Did you know the sign for "help" actually started at the elbow? The etymology of the sign - it was helping an older person crossing a street by taking him by the elbow and and guiding him across the street. But in the last 100 years or so, the sign dominate hand began started moving up the arm and now it is under the fist of the non-dominate hand. The reason it has moved is that it is easier or some Deaf will jokingly say, "because we're lazy".
At the social you attended, you were exposed to many more styles by individuals. One person could sign something and "you" might find that person difficult to read. Yet another person could sign the same exact message with the same exact signs and in the same exact order and you would be able to easily understand that person. This happens all the time. Eventually you learn to understand his signing. This is not a unique "hearing person" phenomena - this happens to Deaf people, too. At first meeting, some people are extremely difficult to understand.

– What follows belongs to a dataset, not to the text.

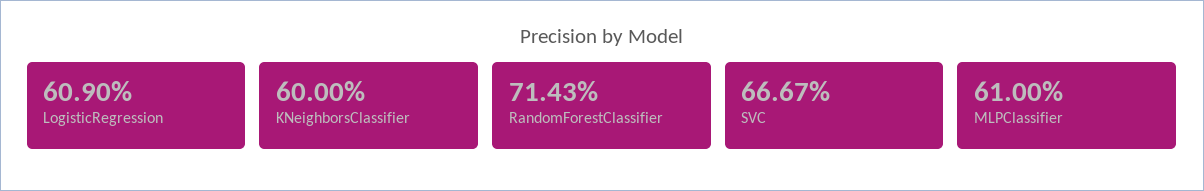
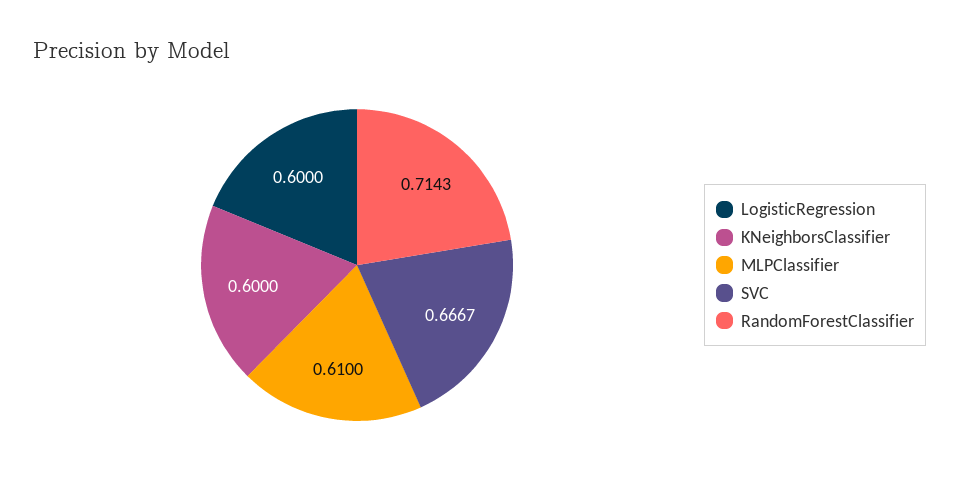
LogisticRegression: 0.609 -> 0.6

Also, there is another Deaf guy who attends the monthly socials and we visit every month. I find him difficult to understand and have to really focus. I mentioned this to another Deaf person and she said she also finds hims extremely difficult to understand - and we've both known him for several years. When she and I were discussing it, I told her that to me - he looks as if he tossing things about when he signs. She started laughing and I said, "I know! I know!"
Let me give you another example. I know one Deaf gentleman who often attends one of the monthly socials. I've always enjoyed chatting with him. He's really comical and we are constantly joking around. A few other Deaf people have asked me if I understood his signing. I told them I thought he was as clear as a bell. They were surprised because they always thought he was sort of difficult to understand and that he signed so fast.
One thing one must do when learning to sign. Be flexible. There can be many different signs for one thing. For example, my above example of "if". Honestly, I abhor the sign for "if" by placing the "I" hand shape beneath the eye. It's simply too SEE for me. I prefer to use the same sign as "court". But if I'm speaking with "younger people", I tend to switch to finger spelling the word. The sign done under the eye is becoming more prevalent now as it's the sign being taught at the schools.
So when one is learning ASL, one MUST be flexible and be able to adapt to various styles and localized signs.
Duolingo now has courses that don't require any target language typing. Swap out the word boxes (in Japanese, Chinese, or, I assume, Korean) for gifs of signs (I assume that would work well enough, if less than perfectly) and voilà.
So the student wouldn't actually be signing at all?
If the student would be signing, how would Duolingo be able to "read" the student's signs and determine if they are correct or not?